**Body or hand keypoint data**
=-=-=-=-=

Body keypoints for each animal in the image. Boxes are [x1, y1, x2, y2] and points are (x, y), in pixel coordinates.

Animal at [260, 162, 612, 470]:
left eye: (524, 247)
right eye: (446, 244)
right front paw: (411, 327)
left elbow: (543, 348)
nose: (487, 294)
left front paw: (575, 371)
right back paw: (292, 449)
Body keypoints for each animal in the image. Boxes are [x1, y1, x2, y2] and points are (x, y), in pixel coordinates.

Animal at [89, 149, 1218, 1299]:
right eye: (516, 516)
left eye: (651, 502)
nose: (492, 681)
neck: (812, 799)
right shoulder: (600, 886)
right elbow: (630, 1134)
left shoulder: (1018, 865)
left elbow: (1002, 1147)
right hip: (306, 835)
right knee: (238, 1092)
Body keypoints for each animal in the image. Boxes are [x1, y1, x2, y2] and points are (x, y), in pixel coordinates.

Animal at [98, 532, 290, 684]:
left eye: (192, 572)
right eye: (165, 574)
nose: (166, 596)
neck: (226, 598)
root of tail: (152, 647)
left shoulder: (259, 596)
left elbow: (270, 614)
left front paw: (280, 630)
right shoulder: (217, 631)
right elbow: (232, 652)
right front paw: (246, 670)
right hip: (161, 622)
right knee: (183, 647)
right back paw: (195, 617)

=-=-=-=-=

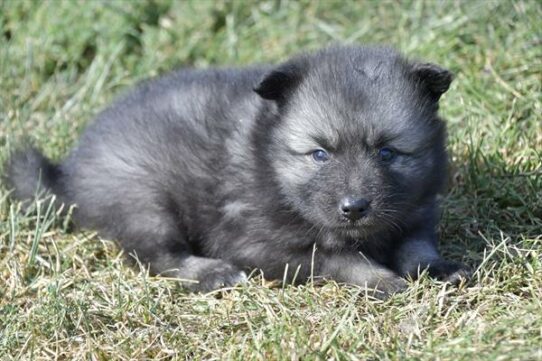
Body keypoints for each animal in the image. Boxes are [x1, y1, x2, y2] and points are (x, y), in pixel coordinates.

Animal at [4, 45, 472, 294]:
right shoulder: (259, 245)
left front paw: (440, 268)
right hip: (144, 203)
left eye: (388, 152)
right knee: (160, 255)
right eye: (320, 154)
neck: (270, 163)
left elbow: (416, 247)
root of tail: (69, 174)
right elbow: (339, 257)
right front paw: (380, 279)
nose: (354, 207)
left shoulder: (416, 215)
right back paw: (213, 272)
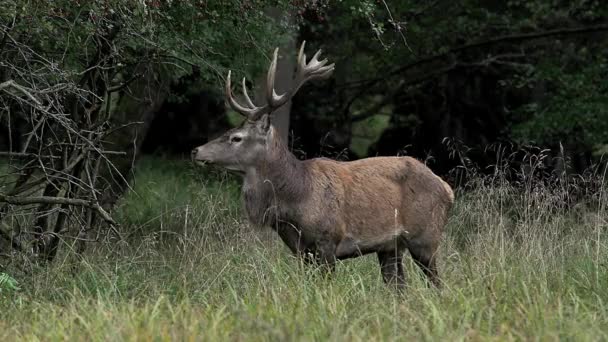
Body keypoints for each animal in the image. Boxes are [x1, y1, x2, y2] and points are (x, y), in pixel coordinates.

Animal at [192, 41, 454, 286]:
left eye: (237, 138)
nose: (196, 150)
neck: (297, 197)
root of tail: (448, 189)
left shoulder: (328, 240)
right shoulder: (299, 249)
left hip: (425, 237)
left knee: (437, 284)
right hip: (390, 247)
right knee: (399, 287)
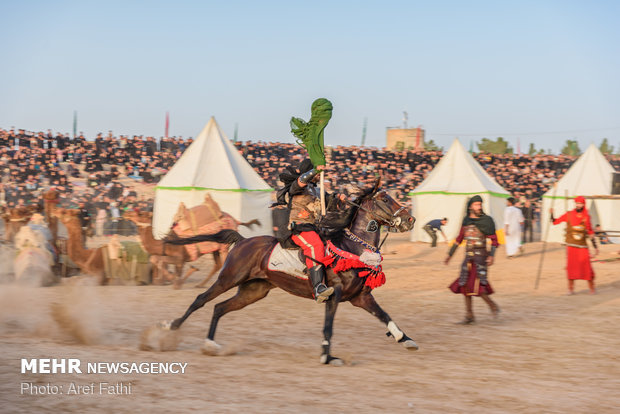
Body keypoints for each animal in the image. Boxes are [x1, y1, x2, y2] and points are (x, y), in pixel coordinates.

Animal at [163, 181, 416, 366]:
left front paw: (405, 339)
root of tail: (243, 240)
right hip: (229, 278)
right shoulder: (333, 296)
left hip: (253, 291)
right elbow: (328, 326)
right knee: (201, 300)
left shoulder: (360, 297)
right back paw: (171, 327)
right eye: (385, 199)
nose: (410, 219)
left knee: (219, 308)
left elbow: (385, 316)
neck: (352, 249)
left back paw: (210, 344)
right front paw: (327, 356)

=-=-=-=-=

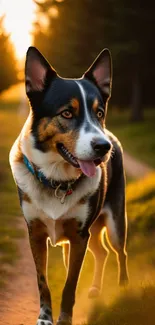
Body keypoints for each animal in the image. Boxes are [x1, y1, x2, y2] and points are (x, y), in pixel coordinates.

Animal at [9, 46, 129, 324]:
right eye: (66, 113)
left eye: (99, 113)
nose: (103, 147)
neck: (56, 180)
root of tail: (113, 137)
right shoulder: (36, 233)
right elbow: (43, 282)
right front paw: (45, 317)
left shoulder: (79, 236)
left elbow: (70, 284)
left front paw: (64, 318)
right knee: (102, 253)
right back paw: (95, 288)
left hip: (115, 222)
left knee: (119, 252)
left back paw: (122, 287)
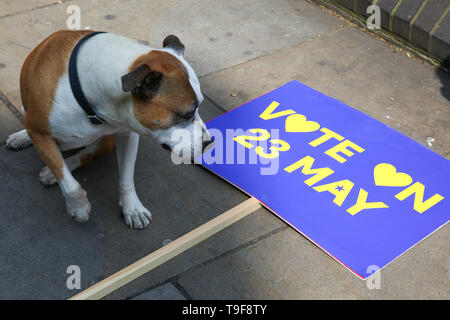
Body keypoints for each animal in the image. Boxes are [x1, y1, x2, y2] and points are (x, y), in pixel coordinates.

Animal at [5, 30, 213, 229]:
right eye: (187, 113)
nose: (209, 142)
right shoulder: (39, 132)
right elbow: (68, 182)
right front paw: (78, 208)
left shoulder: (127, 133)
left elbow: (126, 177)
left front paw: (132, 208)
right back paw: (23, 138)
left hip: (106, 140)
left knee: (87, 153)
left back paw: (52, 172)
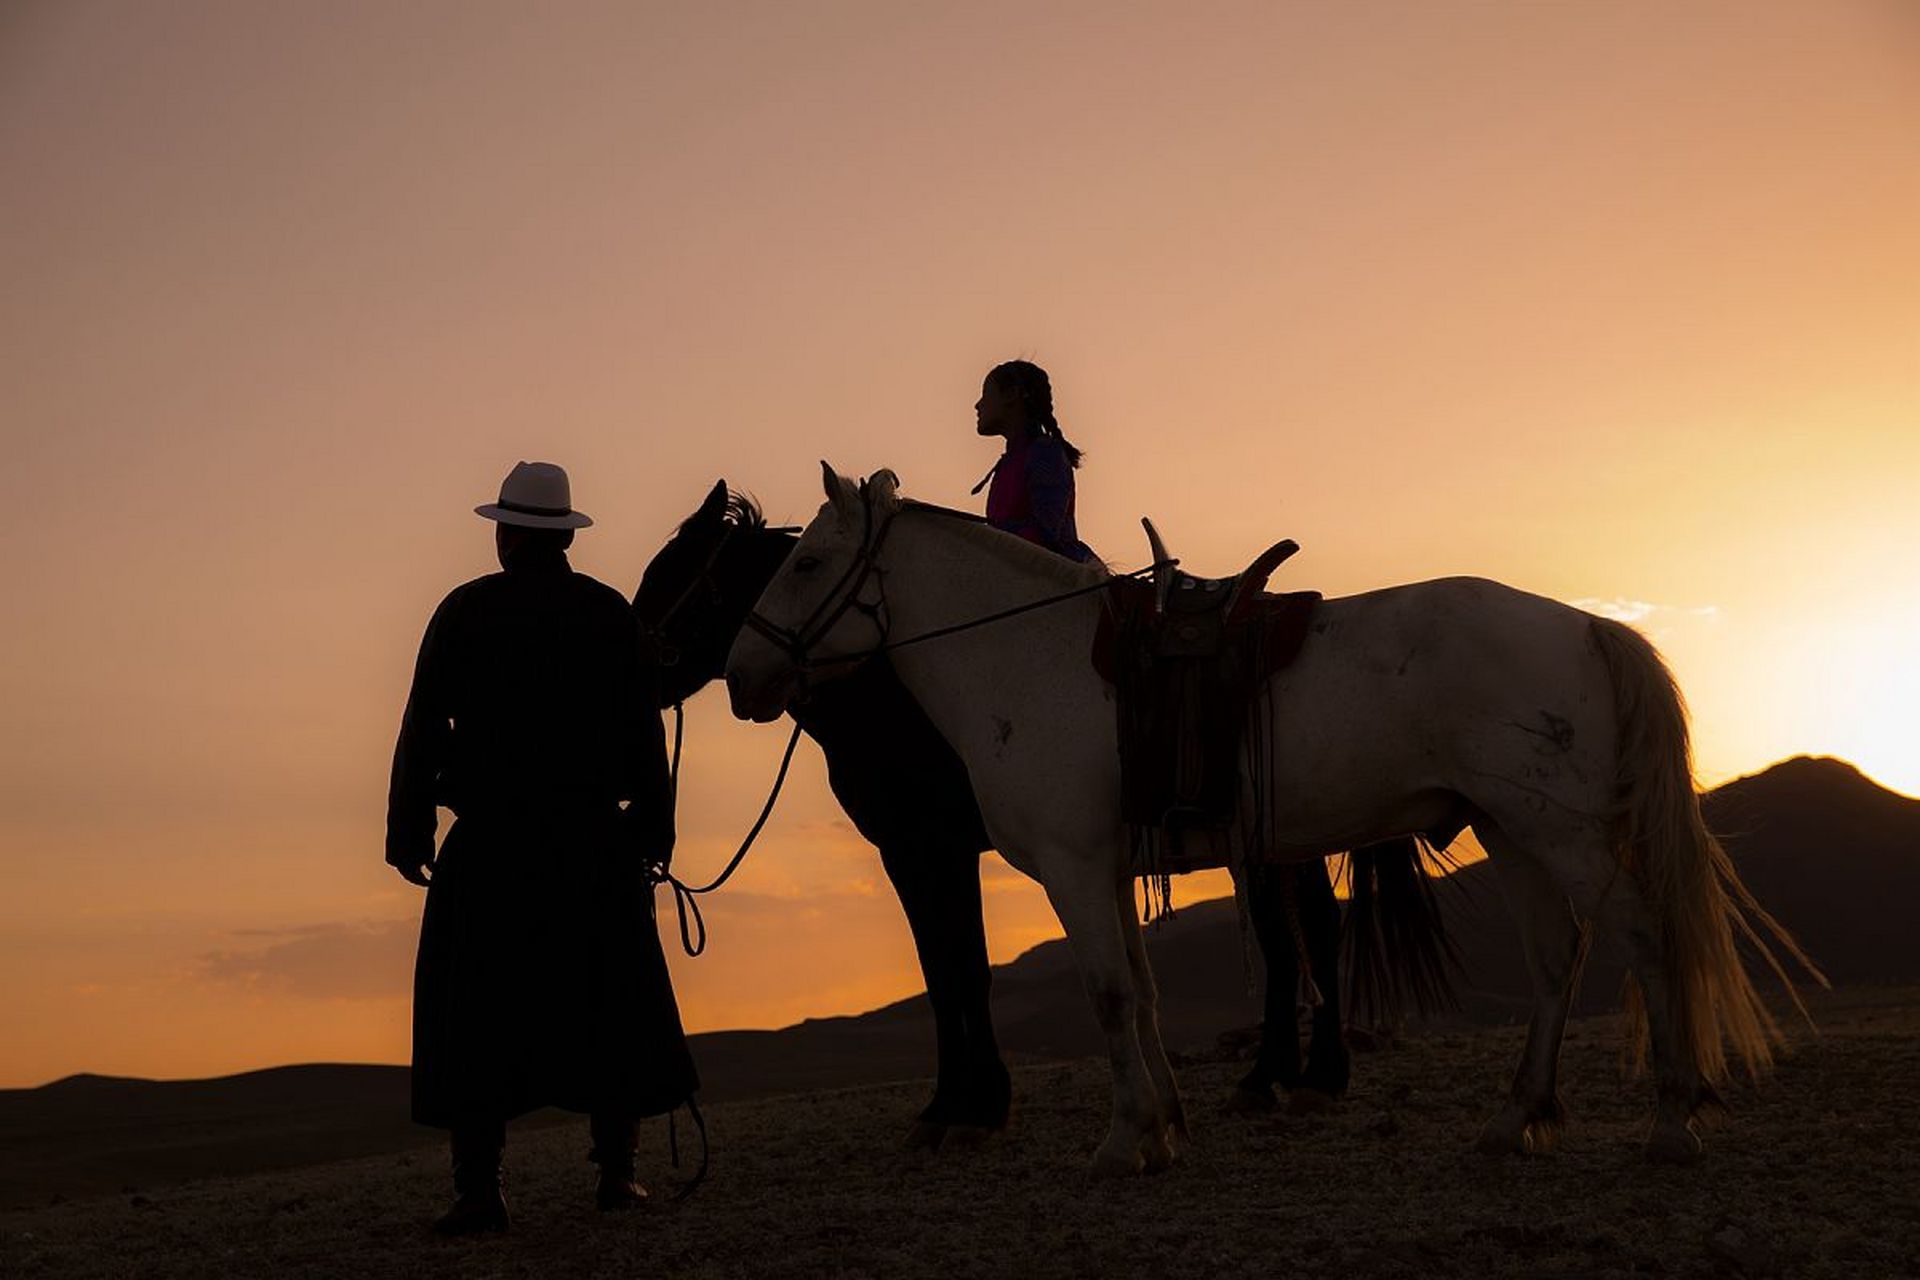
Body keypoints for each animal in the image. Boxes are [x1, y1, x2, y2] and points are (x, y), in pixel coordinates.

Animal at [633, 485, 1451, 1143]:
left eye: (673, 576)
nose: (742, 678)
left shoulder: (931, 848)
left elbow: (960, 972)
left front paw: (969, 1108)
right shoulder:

=-=-=-=-=

**Task goal**
Report every line of the entries that carries the word "root".

**Answer space**
root of tail: (152, 647)
root of tail: (69, 174)
root of tail: (448, 189)
root of tail: (243, 240)
root of tail: (113, 137)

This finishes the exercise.